Subsequent weighted algorithm for comparison

I have two rows of numbers ...

1) 2 2 1 0 0 1

2) 1.5 1 0 .5 1 2

Each column is compared to each other. Lower values are better. For example Column 开发者_开发百科1, row 2's value (1.5) is more accurate than row 1 (2)

In normal comparison I would take to the sum of each row and compare to the other row to find the lowest sum (most accurate). In this case both would be equal.

I want to create two other comparison methods When values ascend from column 1 they should be weighted more (col 2 should hold more weight than 1, 3 than 2 and so on)

Also the opposite

Originally I thought it would be best to divide the value by its position but that doesn't work correctly.

What would be the best way to do this for a row?

Thanks!

So all you're really doing is computing the product of your matrix with a weighting vector.
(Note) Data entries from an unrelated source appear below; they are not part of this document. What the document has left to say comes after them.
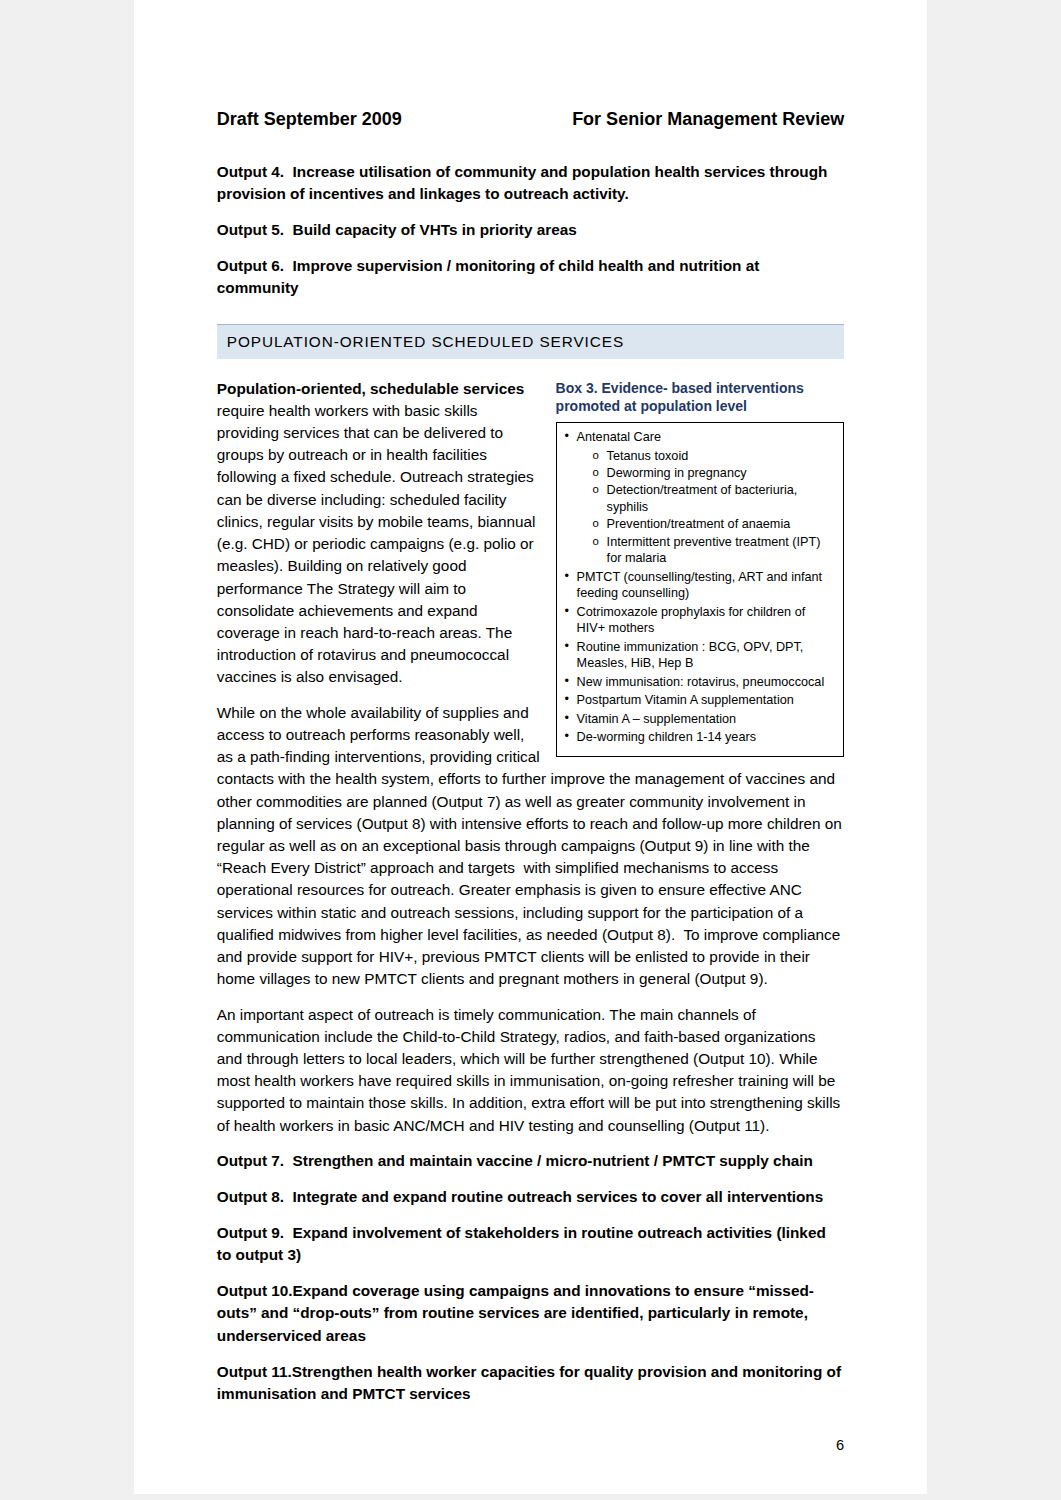Draft September 2009
For Senior Management Review
Output 4. Increase utilisation of community and population health services through provision of incentives and linkages to outreach activity.
Output 5. Build capacity of VHTs in priority areas
Output 6. Improve supervision / monitoring of child health and nutrition at community
Population-oriented scheduled services
Box 3. Evidence- based interventions promoted at population level
Antenatal Care
Tetanus toxoid
Deworming in pregnancy
Detection/treatment of bacteriuria, syphilis
Prevention/treatment of anaemia
Intermittent preventive treatment (IPT) for malaria
PMTCT (counselling/testing, ART and infant feeding counselling)
Cotrimoxazole prophylaxis for children of HIV+ mothers
Routine immunization : BCG, OPV, DPT, Measles, HiB, Hep B
New immunisation: rotavirus, pneumoccocal
Postpartum Vitamin A supplementation
Vitamin A – supplementation
De-worming children 1-14 years
Population-oriented, schedulable services require health workers with basic skills providing services that can be delivered to groups by outreach or in health facilities following a fixed schedule. Outreach strategies can be diverse including: scheduled facility clinics, regular visits by mobile teams, biannual (e.g. CHD) or periodic campaigns (e.g. polio or measles). Building on relatively good performance The Strategy will aim to consolidate achievements and expand coverage in reach hard-to-reach areas. The introduction of rotavirus and pneumococcal vaccines is also envisaged.
While on the whole availability of supplies and access to outreach performs reasonably well, as a path-finding interventions, providing critical contacts with the health system, efforts to further improve the management of vaccines and other commodities are planned (Output 7) as well as greater community involvement in planning of services (Output 8) with intensive efforts to reach and follow-up more children on regular as well as on an exceptional basis through campaigns (Output 9) in line with the “Reach Every District” approach and targets with simplified mechanisms to access operational resources for outreach. Greater emphasis is given to ensure effective ANC services within static and outreach sessions, including support for the participation of a qualified midwives from higher level facilities, as needed (Output 8). To improve compliance and provide support for HIV+, previous PMTCT clients will be enlisted to provide in their home villages to new PMTCT clients and pregnant mothers in general (Output 9).
An important aspect of outreach is timely communication. The main channels of communication include the Child-to-Child Strategy, radios, and faith-based organizations and through letters to local leaders, which will be further strengthened (Output 10). While most health workers have required skills in immunisation, on-going refresher training will be supported to maintain those skills. In addition, extra effort will be put into strengthening skills of health workers in basic ANC/MCH and HIV testing and counselling (Output 11).
Output 7. Strengthen and maintain vaccine / micro-nutrient / PMTCT supply chain
Output 8. Integrate and expand routine outreach services to cover all interventions
Output 9. Expand involvement of stakeholders in routine outreach activities (linked to output 3)
Output 10.Expand coverage using campaigns and innovations to ensure “missed-outs” and “drop-outs” from routine services are identified, particularly in remote, underserviced areas
Output 11.Strengthen health worker capacities for quality provision and monitoring of immunisation and PMTCT services
6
See this page for more info on matrix multiplication.

I.e. your vector M is

M = | 2.0 2.0 1.0 0.0 0.0 1.0 |
    | 1.5 1.0 0.0 0.5 1.0 2.0 |

and in your first case the weighting vector w is:

w = (1, 1, 1, 1, 1, 1)

the product of which gives you:

M x w = (6, 6)

which are the two scores for the two rows.

For an ascending weighting use something like :

w = (1, 2, 3, 4, 5, 6)

which gives you:

M x w = (15, 22.5)

and for a descending weight you could use either:

w = (6, 5, 4, 3, 2, 1)

or

w = (1, 1/2, 1/3, 1/4, 1/5, 1/6)

(Note vectors are transposed for readability).

Originally, all values have the same weight, so your factors for n values are all 1/n, so your sum is:

S = 1 * v_1 + 1 * v_2 + ... + 1 * v_n

Your try to divide the value by its position would be:

S = 1/1 * v_1 + 1/2 * v_2 + ... + 1/n * v_n

Which is still a valid approach, but does the opposite of what you want (column 1 gets most weight).

What you want is something like this:

S = 1/n * v_1 + 1/n-1 * v_2 + ... + 1/1 * v_n

You might also consider to start with 1/n+1 and end with 1/2 so the last value will be a bit less important.

I don't know if I have understood what you wanna do, but maybe it's this:

for (i=0, i<length, i++)
  difference += (a[i] - b[i]) * w[i];

w[] would be an array with the weights by column (e.g.: w={1,2,3,4,5}), although could well be any other value/function.

So in the end, if difference is higher than 0, a[] is better, and if it's lower than 0 is worse.